I assumed my search for “mussels star anise” would yield Asian or Asian-influenced dishes. Instead, numerous recipes took advantage of its distinctive licorice taste to enhance that same flavor in fennel. This appealed to me for a couple of reasons. First, we’ve been enjoying cooking with – and eating – fennel bulbs lately. Ziti with Sausage and Fennel has become an instant favorite at our house. And second, this unexpected mash-up of ingredients from different corners of the globe is at the heart of much of Blue Kitchen’s approach to cooking.
There are any number of reasons to love mussels. They’re delicious and insanely versatile, playing nicely with all kinds of cuisines and flavors. Mussels are fast and easy to cook – in fact, about the only way to screw them up is to overcook them. They’re cheap too, especially for seafood. The most I’ve ever paid for them is $5 a pound – usually, they’re less.
One of the coolest things about mussels, though, is that they’re sustainable. Even – or perhaps especially – the farmed variety. They’re filter feeders, so farming mussels doesn’t require feeding them wild fish and doesn’t deplete the wild fish stock, as does farming of many other species.

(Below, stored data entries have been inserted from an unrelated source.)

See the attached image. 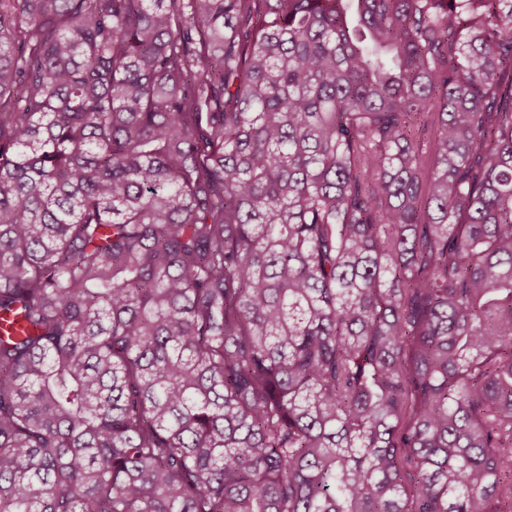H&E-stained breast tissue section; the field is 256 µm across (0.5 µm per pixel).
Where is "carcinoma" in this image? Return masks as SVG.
Here are the masks:
<instances>
[{"label":"carcinoma","instance_id":"cac0c4a2","mask_svg":"<svg viewBox=\"0 0 512 512\" xmlns=\"http://www.w3.org/2000/svg\"><path fill=\"white\" fill-rule=\"evenodd\" d=\"M0 512H512V0H0Z\"/></svg>","mask_w":512,"mask_h":512}]
</instances>
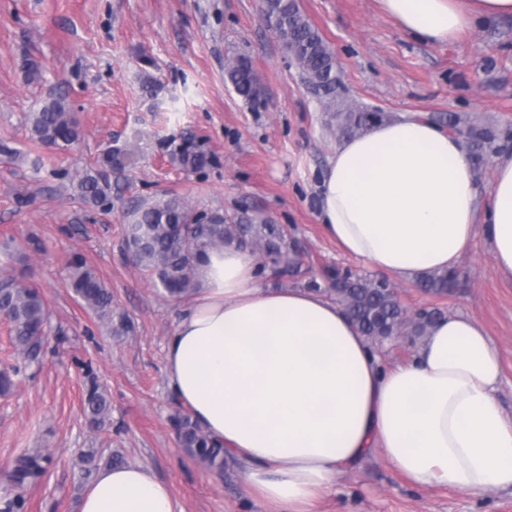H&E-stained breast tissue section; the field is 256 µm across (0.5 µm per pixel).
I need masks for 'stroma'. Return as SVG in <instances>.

And they actually clean the water, instead of polluting it as some farmed seafood does. In fact, David W. Dunlap reported in the New York Times last summer that New York City was installing an artificial mussel bed in the East River. No, the city isn’t looking to get into aquaculture; their goal is to have the them help clean up the river.
Need another reason to love mussels? This dish just might be it. There are so many wonderful flavors working together here, from the faint, fresh hint of licorice from the fennel and the star anise to the bite of the garlic, the buttery, winy broth, the bright tang of the tomato and the briny goodness of the mussels themselves.